BEGIN READING TEXT

At the University of California, Irvine, where he earned a computer science degree, his friends remember a very Southern Fredinburg—sometimes joking and playing into the stereotypes of the small-town Southern frat boy, but sometimes genuinely being one. “I don’t think he knew any different,” says Owen Egan, one of his fraternity brothers. “I don’t know how much exposure he had to other people his age at the time.”
But UC Irvine was also where Fredinburg met someone who would turn out to be the key to his future: Alex Abelin, a student up the coast at Berkeley, whom he met at a fraternity event in 2002. Abelin would go on to work at Google, and when the two reconnected at a party a few years later, he recommended Fredinburg—by then working for Boeing’s Future Combat Systems division—for a job there.
The sprawling, fast-growing tech giant, which he joined in October 2007, was arguably the perfect place for someone like Fredinburg to flourish. He was a skilled engineer; at Boeing he had developed a system to improve the security network even though he didn’t yet have a security clearance. But he also had a high emotional intelligence, a rare trait in Silicon Valley. (He never stopped honing it, either; after his death, his girlfriend Ashley Arenson discovered stacks of books on human psychology in his bedroom.)
Combined, these two traits made him a powerhouse at hacking Google itself. Fredinburg got to know all the key players at the company, studying the organizational chart and determining who had influence where.
“He would know everything about what was going on at Google, from politics to legal to pop culture,” says Nirdhar “Ninu” Khazanie, a Google product manager who was to become Fredinburg’s close lieutenant. Says Abelin: “Dan just knew how to beat systems. He was a master chess player. He knew the flaws and weaknesses of the people who interviewed him, and used that sixth sense against them so they felt he had to have a seat at the table. Once he got in, he did whatever he wanted.”
That included making good use of the “20% time” that Google back then granted its employees to work on projects outside their core jobs. Paul and Cathy Fredinburg recall how their son always maxed out his travel budget and found ways to convince his managers to send him to exotic locations around the world, trips that he would segue into vacations. When Fredinburg married his college sweetheart Leslie Eggers in 2010, he negotiated his way to living in Zurich for a few months, which allowed for an extended European honeymoon.

END READING TEXT
BEGIN EXCERPTED RECORDS

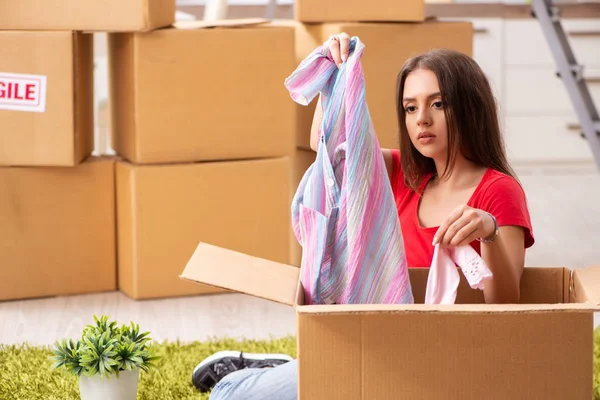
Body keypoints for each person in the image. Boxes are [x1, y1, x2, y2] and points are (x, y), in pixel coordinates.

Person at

END EXCERPTED RECORDS
BEGIN EXCERPTED RECORDS

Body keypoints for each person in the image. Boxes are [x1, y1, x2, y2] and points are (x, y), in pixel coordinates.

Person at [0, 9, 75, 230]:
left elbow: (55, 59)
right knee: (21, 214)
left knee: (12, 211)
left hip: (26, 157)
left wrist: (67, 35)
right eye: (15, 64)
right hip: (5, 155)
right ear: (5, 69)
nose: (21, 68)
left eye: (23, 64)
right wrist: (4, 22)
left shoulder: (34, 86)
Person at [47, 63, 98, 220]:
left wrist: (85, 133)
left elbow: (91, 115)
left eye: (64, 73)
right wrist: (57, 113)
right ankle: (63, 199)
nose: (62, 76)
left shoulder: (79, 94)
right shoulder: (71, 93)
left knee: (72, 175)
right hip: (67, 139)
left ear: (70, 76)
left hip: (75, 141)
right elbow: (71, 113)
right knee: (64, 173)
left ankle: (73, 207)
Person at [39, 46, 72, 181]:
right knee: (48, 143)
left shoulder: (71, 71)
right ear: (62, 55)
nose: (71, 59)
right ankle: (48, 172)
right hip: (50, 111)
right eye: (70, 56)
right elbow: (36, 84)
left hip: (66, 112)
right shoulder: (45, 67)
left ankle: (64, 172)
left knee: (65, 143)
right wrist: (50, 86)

END EXCERPTED RECORDS
BEGIN EXCERPTED RECORDS

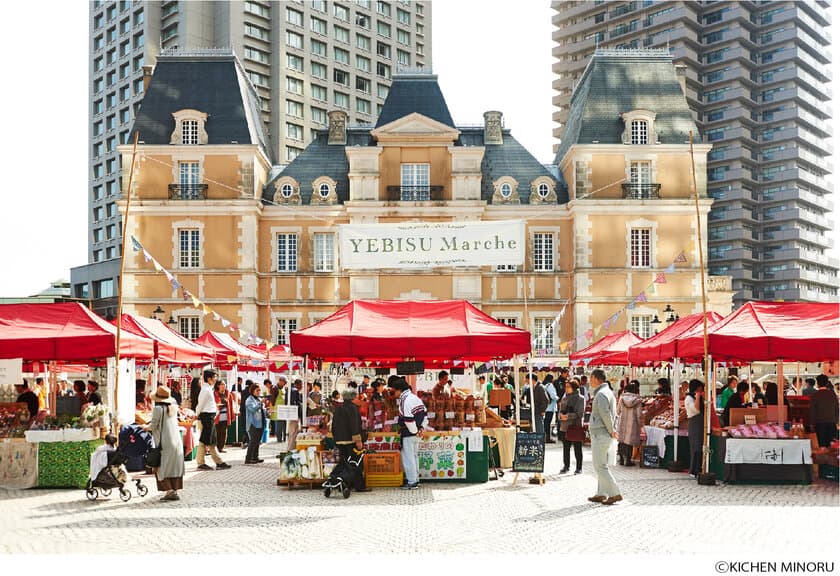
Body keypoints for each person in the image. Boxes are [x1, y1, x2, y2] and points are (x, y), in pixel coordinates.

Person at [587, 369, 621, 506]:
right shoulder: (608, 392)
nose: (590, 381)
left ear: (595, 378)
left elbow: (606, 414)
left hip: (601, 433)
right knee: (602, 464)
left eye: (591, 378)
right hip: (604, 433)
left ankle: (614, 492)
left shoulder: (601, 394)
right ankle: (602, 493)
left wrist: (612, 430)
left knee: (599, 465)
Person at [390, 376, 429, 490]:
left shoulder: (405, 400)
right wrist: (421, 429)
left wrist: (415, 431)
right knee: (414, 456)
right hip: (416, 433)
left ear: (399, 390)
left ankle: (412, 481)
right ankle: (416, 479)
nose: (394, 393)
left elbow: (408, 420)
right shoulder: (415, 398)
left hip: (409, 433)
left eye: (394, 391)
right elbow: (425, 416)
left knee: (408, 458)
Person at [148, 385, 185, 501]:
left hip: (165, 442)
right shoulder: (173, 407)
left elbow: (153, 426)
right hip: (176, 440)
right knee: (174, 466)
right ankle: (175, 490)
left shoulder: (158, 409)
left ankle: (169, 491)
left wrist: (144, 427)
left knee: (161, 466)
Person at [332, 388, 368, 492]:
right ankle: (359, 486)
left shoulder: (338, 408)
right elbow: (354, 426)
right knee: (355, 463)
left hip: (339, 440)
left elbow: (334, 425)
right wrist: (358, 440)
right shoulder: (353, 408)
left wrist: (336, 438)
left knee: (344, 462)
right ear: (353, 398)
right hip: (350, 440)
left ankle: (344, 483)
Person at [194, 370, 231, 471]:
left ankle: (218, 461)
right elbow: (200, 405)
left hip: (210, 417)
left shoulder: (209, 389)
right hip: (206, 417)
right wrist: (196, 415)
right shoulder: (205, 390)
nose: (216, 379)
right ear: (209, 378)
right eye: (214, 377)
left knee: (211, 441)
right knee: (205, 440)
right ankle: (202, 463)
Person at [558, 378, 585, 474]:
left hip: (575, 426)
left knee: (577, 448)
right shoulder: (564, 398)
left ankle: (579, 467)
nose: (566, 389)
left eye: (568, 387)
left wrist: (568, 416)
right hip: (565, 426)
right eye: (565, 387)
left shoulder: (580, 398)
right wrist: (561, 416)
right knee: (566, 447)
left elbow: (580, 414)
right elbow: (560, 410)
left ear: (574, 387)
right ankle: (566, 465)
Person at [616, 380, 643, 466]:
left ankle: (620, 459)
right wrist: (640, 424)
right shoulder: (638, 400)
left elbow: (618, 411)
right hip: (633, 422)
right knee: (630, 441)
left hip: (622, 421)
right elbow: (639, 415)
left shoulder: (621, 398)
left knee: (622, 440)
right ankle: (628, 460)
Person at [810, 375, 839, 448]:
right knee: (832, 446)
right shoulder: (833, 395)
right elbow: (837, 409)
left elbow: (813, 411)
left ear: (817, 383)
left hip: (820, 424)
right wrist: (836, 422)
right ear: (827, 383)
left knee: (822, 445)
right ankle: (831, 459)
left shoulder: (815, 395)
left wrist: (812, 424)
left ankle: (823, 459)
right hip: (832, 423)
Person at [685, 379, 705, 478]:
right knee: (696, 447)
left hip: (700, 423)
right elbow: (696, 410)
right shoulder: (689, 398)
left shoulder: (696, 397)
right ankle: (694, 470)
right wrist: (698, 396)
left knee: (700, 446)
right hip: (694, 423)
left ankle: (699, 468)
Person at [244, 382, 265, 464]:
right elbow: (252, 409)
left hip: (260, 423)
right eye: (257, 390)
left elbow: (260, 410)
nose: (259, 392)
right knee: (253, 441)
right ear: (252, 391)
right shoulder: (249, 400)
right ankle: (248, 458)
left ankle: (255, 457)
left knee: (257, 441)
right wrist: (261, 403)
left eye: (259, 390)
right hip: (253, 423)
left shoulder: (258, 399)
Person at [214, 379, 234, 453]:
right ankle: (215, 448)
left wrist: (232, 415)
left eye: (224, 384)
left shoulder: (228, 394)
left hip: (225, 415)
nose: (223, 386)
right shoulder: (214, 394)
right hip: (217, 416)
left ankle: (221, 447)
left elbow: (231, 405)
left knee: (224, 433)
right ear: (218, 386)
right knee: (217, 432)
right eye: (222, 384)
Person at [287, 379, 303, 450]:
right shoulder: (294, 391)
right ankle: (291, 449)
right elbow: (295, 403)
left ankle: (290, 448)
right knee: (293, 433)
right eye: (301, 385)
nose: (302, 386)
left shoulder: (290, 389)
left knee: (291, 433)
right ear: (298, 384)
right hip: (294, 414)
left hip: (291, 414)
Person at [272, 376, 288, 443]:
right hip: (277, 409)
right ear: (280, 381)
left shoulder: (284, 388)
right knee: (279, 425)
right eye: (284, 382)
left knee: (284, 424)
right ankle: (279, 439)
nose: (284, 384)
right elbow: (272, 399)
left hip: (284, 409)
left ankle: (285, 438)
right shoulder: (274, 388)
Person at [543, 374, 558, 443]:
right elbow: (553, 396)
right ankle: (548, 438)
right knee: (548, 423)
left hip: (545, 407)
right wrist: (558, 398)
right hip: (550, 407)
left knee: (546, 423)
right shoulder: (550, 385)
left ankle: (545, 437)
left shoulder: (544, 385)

END EXCERPTED RECORDS

# COMPLETE THE FOLLOWING:
**A.** Answer these questions using the Fredinburg passage, marking each answer with the same numeral:
(i) What degree did Fredinburg earn at UC Irvine?
(ii) In what month and year did he join Google?
(iii) Whom did he marry in 2010?
**B.** Please rewrite the Fredinburg passage from "At the University" up to and including "a job there.", putting "gathering" in place of "party".
The entries were taken from a separate source.

# ANSWER LIST:
**A.**
(i) A computer science degree.
(ii) October 2007.
(iii) Leslie Eggers, his college sweetheart.

**B.**
At the University of California, Irvine, where he earned a computer science degree, his friends remember a very Southern Fredinburg—sometimes joking and playing into the stereotypes of the small-town Southern frat boy, but sometimes genuinely being one. “I don’t think he knew any different,” says Owen Egan, one of his fraternity brothers. “I don’t know how much exposure he had to other people his age at the time.”
But UC Irvine was also where Fredinburg met someone who would turn out to be the key to his future: Alex Abelin, a student up the coast at Berkeley, whom he met at a fraternity event in 2002. Abelin would go on to work at Google, and when the two reconnected at a gathering a few years later, he recommended Fredinburg—by then working for Boeing’s Future Combat Systems division—for a job there.